I am not quoting Manu to criticize him. Rather, I would like to say that nowadays it is impossible to pursue comradeship when the factions do not agree, and won’t agree, on pivotal subjects. For example:
• These days Greg Johnson has been entertaining his readers with homo apologetics, and apparently his blog does not let pass serious criticism on the subject. Since I consider the promotion of homosexualism as both culturally and racially destructive, does it mean that I must shut my mouth up?

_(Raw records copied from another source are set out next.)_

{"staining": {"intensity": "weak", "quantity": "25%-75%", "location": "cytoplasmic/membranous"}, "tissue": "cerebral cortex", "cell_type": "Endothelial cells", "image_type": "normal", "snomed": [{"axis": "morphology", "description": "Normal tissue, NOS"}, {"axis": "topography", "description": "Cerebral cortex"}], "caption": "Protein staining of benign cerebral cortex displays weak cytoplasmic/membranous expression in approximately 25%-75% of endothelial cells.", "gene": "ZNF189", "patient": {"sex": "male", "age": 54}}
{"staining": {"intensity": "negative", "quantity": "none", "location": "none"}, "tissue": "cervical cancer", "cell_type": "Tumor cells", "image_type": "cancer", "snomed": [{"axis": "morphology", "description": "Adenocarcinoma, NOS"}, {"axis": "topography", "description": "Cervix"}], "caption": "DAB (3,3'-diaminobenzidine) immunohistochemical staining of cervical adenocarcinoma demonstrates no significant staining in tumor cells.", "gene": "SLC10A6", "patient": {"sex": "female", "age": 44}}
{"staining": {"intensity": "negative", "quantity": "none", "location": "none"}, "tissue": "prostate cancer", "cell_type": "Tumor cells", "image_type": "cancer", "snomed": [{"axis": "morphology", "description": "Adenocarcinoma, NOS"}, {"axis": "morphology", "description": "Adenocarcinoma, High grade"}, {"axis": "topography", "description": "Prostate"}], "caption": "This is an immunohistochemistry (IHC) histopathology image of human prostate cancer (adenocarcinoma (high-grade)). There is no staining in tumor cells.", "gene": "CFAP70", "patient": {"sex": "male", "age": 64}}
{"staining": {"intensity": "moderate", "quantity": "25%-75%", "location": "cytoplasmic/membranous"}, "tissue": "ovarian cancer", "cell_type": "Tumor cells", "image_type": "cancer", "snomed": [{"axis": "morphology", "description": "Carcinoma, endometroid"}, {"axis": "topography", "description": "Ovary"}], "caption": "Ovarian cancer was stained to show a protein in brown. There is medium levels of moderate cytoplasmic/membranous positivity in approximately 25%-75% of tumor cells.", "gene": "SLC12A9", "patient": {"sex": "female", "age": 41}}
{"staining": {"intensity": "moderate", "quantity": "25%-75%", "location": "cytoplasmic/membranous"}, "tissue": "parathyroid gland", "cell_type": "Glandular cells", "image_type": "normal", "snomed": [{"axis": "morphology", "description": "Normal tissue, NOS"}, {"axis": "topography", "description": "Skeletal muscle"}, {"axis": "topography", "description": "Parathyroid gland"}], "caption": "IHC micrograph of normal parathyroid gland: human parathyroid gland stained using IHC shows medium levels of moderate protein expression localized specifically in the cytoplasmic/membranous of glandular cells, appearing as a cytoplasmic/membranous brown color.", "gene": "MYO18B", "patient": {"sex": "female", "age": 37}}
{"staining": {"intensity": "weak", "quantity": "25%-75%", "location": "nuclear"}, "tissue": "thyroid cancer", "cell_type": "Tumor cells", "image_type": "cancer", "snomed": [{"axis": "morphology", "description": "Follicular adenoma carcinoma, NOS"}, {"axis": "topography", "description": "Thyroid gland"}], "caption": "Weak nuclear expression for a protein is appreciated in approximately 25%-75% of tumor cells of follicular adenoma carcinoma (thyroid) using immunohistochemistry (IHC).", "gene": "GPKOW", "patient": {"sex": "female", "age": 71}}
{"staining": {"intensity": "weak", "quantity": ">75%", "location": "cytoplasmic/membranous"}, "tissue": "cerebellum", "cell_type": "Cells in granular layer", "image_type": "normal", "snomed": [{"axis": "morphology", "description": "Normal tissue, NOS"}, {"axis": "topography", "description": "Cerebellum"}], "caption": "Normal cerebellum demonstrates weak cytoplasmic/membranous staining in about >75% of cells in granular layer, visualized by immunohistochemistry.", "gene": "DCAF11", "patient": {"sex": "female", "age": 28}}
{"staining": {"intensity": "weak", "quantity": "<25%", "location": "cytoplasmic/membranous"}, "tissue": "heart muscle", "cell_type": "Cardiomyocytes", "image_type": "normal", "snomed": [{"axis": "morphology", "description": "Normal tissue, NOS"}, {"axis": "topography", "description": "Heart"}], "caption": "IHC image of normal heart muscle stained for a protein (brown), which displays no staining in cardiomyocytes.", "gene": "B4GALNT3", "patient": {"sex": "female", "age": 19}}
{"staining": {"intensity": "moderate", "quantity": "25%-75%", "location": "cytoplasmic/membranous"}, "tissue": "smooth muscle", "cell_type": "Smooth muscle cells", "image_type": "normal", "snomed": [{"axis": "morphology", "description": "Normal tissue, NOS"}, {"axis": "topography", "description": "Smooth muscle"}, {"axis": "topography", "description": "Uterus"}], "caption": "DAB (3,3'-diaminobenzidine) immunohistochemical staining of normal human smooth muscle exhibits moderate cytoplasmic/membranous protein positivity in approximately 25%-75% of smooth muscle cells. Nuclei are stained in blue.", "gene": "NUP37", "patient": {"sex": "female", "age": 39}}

• These days some well-known voices in the white movement have been labeling as “crank” the peak oil studies that, in my opinion, will represent the most important data later in the century—insofar as the death of billions in the Third World due to energy devolution will open a big window of opportunity for white racialists. Does it mean that when I listen the word “crank” to refer to serious scientific studies I must shut my mouth up?
Those are just a couple of subjects of what I have been discussing in the last week. But I could fill a page with other subjects that awake similar emotions among white nationalists, like the extent to which Jews are responsible for our darkest hour; whether or not Christianity is involved in the etiology of that hour; whether Hitler should be a figure of admiration or vituperation; whether or not 9/11 was orchestrated by Mossad; whether popular music, TV sports or Hollywood are toxic, etc.
Recently in one of those Aryan blogs, to use Manu’s term, a commenter stated that in other times I would have been burned at the stake for blasphemer (even though I did not blaspheme against Christianity in that blog), and another nationalist assented cheerfully.
Trolls… And I am afraid that we will have to wait until the balloon goes up to see under which banner survivors will start to organize.
Meanwhile the “white nationalist” scene will continue to be a trolling arena beyond belief, and we can do nothing about it except continue to write down the reasons for our differences.